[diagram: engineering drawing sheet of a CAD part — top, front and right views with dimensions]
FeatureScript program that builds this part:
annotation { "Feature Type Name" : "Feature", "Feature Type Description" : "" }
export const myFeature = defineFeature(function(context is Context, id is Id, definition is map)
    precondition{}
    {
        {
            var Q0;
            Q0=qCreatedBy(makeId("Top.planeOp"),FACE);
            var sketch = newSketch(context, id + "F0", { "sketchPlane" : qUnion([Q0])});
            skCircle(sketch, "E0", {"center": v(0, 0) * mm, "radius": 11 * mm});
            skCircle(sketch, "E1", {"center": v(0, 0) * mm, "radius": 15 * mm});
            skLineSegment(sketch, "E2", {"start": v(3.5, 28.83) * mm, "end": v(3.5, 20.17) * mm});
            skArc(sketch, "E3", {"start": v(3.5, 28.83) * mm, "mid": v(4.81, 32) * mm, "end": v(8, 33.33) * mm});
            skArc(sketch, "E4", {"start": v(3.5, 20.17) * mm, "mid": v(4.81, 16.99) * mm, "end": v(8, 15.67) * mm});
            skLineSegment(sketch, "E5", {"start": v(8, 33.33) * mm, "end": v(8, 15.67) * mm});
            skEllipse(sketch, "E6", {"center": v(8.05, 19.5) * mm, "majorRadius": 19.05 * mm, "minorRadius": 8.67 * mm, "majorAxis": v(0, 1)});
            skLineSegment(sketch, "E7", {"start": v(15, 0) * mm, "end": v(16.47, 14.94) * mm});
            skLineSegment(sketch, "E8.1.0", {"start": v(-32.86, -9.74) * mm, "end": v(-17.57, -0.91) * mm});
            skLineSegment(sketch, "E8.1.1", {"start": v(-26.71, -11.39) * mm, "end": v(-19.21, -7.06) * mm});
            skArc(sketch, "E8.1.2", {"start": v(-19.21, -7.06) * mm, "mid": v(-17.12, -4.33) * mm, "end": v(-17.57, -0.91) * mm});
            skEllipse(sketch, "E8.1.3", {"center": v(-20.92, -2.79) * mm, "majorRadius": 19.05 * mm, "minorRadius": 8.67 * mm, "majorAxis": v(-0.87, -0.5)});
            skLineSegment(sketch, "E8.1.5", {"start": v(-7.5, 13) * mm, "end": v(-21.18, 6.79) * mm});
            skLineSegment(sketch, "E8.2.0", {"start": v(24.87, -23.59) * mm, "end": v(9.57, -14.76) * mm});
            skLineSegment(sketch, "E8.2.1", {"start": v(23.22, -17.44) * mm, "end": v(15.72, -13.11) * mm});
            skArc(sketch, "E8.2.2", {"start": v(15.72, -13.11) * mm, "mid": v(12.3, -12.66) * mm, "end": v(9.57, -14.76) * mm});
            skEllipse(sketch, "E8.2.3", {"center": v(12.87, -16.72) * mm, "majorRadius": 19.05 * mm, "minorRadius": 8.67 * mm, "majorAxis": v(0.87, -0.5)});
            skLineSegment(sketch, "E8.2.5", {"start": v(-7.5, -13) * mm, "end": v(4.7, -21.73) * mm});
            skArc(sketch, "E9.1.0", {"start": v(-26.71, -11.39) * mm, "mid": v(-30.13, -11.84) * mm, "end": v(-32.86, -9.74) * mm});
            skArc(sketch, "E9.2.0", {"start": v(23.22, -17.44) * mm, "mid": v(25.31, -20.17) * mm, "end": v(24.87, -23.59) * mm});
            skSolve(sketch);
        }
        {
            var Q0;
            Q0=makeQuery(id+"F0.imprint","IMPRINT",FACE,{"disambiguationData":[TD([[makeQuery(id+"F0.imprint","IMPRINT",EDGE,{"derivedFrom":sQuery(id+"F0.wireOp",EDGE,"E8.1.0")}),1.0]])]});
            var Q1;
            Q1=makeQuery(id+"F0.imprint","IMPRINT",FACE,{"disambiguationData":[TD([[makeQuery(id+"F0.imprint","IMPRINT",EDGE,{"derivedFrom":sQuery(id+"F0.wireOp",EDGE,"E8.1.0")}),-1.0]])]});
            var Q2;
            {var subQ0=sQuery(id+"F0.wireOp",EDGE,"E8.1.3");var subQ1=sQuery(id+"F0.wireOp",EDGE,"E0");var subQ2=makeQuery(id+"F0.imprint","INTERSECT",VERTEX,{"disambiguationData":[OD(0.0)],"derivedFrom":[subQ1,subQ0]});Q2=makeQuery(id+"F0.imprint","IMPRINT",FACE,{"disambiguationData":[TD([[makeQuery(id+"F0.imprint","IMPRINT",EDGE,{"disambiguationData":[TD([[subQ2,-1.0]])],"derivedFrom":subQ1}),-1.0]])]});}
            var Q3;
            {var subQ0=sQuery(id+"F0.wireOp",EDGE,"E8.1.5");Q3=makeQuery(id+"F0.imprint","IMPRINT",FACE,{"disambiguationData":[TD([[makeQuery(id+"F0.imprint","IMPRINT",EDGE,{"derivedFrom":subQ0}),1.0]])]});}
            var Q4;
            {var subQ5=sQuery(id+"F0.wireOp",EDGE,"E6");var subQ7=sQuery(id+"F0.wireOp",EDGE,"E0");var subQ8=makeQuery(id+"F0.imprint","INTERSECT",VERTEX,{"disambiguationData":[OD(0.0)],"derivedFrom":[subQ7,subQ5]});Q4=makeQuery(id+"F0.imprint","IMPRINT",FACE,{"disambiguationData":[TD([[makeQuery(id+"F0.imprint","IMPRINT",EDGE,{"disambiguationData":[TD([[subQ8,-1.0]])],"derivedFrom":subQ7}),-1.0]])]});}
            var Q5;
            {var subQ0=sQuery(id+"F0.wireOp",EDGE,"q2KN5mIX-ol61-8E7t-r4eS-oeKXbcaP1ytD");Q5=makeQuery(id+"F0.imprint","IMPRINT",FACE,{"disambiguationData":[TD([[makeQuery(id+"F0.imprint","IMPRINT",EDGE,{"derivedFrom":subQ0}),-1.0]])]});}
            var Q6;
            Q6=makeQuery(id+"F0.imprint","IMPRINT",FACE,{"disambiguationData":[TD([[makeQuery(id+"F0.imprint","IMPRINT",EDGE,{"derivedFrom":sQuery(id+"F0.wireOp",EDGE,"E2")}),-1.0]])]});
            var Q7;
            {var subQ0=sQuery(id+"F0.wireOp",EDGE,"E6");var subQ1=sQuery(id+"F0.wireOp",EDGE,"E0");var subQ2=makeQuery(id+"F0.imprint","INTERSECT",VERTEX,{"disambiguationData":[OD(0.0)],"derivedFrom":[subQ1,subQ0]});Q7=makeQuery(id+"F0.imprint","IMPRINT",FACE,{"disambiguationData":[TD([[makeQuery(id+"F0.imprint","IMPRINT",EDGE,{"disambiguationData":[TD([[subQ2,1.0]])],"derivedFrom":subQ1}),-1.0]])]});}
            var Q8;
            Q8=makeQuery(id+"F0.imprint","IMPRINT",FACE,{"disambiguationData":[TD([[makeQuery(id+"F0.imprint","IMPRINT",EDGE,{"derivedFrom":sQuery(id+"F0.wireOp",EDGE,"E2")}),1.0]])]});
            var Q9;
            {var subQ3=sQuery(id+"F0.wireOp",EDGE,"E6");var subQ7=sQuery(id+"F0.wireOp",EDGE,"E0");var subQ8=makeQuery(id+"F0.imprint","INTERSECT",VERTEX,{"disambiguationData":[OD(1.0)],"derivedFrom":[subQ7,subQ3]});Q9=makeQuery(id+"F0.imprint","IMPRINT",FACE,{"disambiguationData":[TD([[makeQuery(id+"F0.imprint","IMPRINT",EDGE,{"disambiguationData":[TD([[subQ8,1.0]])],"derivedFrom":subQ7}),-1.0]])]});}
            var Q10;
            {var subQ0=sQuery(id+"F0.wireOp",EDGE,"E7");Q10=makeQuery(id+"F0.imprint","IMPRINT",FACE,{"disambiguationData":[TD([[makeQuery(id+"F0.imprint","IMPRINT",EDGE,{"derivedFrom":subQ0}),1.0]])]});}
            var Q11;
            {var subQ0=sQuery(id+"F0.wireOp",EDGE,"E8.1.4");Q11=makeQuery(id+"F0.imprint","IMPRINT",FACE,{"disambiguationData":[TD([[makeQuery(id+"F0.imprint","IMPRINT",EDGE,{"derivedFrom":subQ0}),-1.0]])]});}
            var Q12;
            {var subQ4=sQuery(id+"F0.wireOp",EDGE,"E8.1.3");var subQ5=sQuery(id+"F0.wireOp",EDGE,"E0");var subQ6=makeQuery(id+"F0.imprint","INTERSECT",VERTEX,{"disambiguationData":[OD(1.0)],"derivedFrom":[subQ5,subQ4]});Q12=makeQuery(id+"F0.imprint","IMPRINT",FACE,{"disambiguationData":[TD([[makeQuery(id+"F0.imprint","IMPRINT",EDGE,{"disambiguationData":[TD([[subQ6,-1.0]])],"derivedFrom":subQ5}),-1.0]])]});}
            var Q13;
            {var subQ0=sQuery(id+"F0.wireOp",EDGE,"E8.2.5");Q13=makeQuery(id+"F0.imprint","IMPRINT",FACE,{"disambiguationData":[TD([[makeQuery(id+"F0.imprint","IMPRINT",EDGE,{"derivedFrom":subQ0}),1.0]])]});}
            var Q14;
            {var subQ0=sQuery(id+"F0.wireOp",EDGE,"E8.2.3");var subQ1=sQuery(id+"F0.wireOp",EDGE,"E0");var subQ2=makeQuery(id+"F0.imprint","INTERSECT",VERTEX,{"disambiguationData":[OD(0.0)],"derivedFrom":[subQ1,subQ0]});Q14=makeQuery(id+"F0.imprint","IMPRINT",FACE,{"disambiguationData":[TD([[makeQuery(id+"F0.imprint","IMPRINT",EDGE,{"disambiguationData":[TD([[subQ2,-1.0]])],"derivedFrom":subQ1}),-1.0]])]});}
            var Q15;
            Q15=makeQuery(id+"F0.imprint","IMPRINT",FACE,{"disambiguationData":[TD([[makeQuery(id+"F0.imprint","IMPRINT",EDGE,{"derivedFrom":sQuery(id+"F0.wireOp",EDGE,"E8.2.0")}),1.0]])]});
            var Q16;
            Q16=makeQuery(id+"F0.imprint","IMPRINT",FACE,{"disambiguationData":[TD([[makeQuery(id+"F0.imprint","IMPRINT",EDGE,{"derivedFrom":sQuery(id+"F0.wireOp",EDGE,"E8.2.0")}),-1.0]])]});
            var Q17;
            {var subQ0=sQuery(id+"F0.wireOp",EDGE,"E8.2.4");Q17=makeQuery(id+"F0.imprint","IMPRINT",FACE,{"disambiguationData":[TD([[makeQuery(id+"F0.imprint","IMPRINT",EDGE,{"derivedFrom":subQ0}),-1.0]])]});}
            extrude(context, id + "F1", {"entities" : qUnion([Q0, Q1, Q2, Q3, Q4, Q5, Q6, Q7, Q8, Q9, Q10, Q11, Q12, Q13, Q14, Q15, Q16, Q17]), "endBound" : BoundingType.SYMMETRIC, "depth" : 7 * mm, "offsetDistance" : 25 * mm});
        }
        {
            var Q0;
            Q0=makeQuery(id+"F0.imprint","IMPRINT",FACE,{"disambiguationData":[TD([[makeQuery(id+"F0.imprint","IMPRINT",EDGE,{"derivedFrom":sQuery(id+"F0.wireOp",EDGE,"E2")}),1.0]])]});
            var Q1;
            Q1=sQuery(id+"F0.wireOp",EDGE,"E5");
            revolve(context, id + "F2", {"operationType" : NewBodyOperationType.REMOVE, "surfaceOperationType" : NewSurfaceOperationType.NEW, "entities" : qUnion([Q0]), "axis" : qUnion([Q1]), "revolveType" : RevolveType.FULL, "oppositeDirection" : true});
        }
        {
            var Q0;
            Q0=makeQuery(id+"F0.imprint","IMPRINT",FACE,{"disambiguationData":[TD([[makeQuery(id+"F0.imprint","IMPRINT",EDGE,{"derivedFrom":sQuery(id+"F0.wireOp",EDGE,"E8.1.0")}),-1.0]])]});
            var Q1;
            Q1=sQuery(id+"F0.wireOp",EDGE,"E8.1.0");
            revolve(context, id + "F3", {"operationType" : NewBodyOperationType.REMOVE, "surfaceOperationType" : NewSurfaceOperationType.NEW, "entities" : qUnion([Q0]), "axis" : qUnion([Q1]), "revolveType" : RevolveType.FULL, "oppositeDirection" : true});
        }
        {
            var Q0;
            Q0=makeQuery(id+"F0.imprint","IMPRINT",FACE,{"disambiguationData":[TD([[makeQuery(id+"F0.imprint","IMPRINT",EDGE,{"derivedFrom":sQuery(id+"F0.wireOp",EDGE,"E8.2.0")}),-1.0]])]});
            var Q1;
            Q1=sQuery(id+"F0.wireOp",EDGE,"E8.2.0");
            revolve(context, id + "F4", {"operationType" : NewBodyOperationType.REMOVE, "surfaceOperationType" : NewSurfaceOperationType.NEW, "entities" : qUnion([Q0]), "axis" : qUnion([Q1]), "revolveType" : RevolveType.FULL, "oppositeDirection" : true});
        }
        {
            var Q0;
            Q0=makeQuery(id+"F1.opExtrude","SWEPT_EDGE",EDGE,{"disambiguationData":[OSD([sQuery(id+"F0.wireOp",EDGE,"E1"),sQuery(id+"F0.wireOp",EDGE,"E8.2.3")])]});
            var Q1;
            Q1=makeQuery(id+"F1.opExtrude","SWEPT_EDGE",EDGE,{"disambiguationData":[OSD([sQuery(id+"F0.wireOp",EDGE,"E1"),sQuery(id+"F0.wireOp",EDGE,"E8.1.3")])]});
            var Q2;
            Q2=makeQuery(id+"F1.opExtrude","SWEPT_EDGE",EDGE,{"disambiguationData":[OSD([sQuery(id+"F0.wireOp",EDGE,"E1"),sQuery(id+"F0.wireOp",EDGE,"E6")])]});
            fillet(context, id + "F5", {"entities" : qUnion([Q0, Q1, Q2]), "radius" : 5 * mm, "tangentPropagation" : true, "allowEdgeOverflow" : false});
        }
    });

++++++++++++++++++++

Please rewrite the records starting at their first line and ending at the line that contains "export const myFeature", renaming "myFeature" to "hubFeature" and keeping everything else the same.

THE ANSWER:
[diagram: engineering drawing sheet of a CAD part — top, front and right views with dimensions]
FeatureScript program that builds this part:
annotation { "Feature Type Name" : "Feature", "Feature Type Description" : "" }
export const hubFeature = defineFeature(function(context is Context, id is Id, definition is map)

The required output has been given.